Correio da Bahia
Homenagem refinada e sem obviedades

por: Marcos Uzel
Salvador, 28.10.2007

O pianista Laércio de Freitas grava disco com obras pouco conhecidas
do mestre Jacob do Bandolim

Quem dançou e se divertiu nos velhos saraus de Jacarepaguá, no Rio de Janeiro dos anos 50, deve ter boas lembranças do anfitrião Jacob do Bandolim. Era ele quem recebia e embalava a noite de amigos como Pixinguinha, Clementina de Jesus, Paulinho da Viola e Canhoto da Paraíba, sempre dedilhando o instrumento que lhe deu popularidade e sobrenome artístico. Jacob (1918-1969) colocou o bandolim em um lugar de honra na música brasileira. Montou o antológico conjunto Época de Ouro, defendeu o choro em sua forma mais tradicional e lançou clássicos da MPB como Noites cariocas e Assanhado.

O pianista, compositor, arranjador e regente Laércio de Freitas não chegou a ser íntimo dele, mas o conheceu pessoalmente e era seu fã. Tanto que quis reverenciá-lo no disco Laércio de Freitas homenageia Jacob do Bandolim, um trabalho refinado lançado pela gravadora Maritaca / Tratore. “Jacob foi um inovador. É admirável a sua efetividade na busca de um resultado técnico e artístico da mais alta estirpe. Ele se esmerava em tocar de uma forma limpa, tanto que ouvimos as gravações e não encontramos falhas”, avalia, com conhecimento do assunto, o veterano Laércio, artista de currículo farto e respeitável.

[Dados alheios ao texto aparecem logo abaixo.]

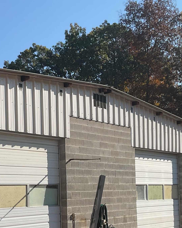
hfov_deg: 23.5
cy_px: 180
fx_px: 431
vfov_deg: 29.0
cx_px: 33
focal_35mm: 64
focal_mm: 3
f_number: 1.8
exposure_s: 1/2227
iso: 16
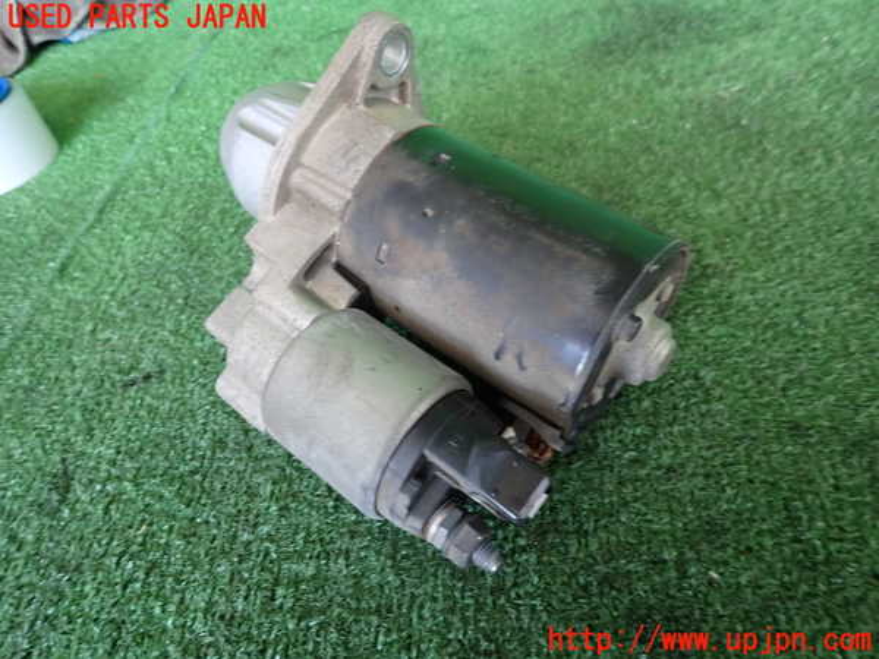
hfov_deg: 69.4
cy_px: 330
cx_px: 440
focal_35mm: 25
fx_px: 635
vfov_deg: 54.9
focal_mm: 4.5
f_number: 2
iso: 250
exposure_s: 1/30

Aos 66 anos, o pai da atriz e cantora Thalma de Freitas integrou a tradicional Orquestra Tabajara, de Severino Araújo, e o Sexteto Radamés Gnatalli. Tem atuado em várias orquestras, passou por bandas como Jazz Sinfônica e Mantiqueira, já tocou com Maria Bethânia, Ângela Maria, Clara Nunes, João Donato, Arthur Moreira Lima, fez duo com a pianista Clara Sverner e chegou a acompanhar as cantoras do grupo The Supremes. A grande segurança de Jacob do Bandolim na execução das obras que lançou é outra qualidade destacada por Laércio. “Ele fez de si mesmo um instrumento”, enfatiza.

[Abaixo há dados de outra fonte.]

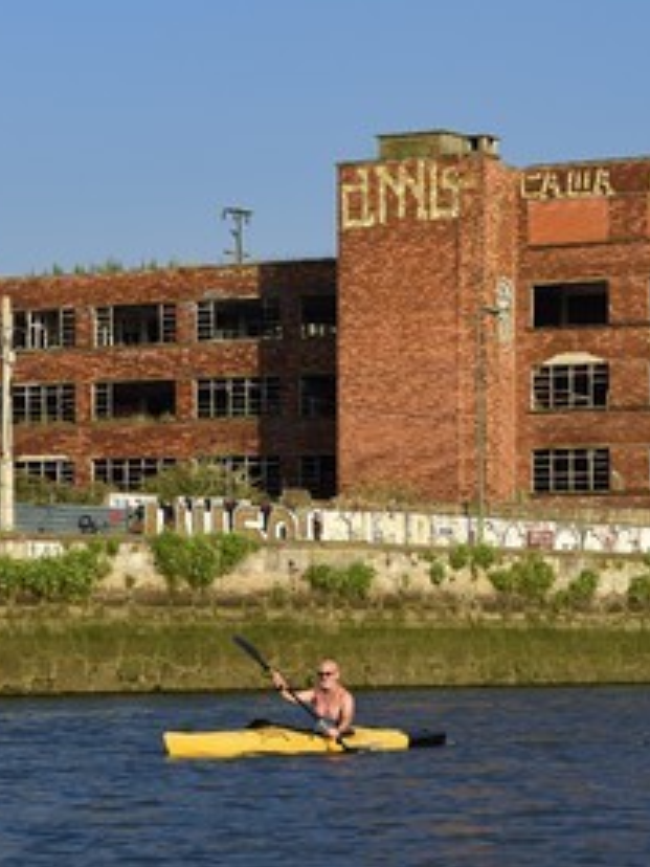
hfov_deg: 12.3
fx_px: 3004
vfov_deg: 16.4
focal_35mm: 120
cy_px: 437
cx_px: 462
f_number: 8
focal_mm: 82
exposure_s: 1/500
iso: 200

Carinhosamente conhecido entre amigos próximos e por colegas do meio musical como “Tio”, o dono do disco optou por um repertório não previsível. “Pensei em gravar obras pouco conhecidas, mas a idéia não foi de resgatar, e sim de preservar”, diferencia o maestro. Brincalhão na entrevista ao Folha por telefone, Laércio de Freitas conta como reagiu quando lhe perguntaram sobre a importância de “resgatar” Jacob: “Por acaso, ele foi seqüestrado?”. A pergunta sublinha a sua intenção de interpretar o artista sem formalidades, como se estivesse lhe fazendo uma visita num dos saraus de Jacarepaguá.
Piano e violão - O projeto levou ao estúdio o convidado Alessandro Penezzi, 33, apontado por Laércio como um dos melhores violonistas em evidência no país. Juntos, piano e violão evocam choros, valsas, sambas e até um frevo de Jacob do Bandolim (a faixa Sapeca, que encerra o CD). Obras instrumentais que não viraram clássicos, como Carícia, Eu e você, Velhos tempos, Boas vidas, Falta-me você, Baboseira, Nostalgia, Ciumento, Implicante, Ginga do mané, Chorinho na praia e Simplicidade completam o suave repertório de 13 músicas pesquisadas.

Laércio de Freitas ainda era criança quando começou a se encantar pelo bandolim de Jacob. Lembra, inclusive, da primeira música gravada pelo instrumentista a lhe empolgar de maneira especial: o choro Flor do abacate, de Álvaro Sandim. “Ah, que coisa boa! Me remeteu a um tempo que eu ainda não tinha vivido. Foi a partir daí que comecei a ficar mais atento à obra dele”, recorda. No começo da década de 60, enquanto gravava um disco de choros em um estúdio da Odeon, no Rio, o pianista foi apresentado ao seu ídolo.

Laércio interrompeu a gravação para atender a um pedido inusitado do seu companheiro de trabalho Chiquinho do Acordeom, que o acompanhava na realização do disco: “Tio, toca um choro teu pro Jacob ouvir!”, pediu o músico num gesto de cumplicidade. “Toquei, ele achou bonito e perguntou se eu tinha outro”, lembra Laércio. De vez em quando os dois se encontravam por acaso e o pianista sempre aproveitava para reafirmar a sua admiração. A mesma que traduziu em música no seu novo trabalho, feito, como costuma dizer, para “desentupir e higienizar a alma”.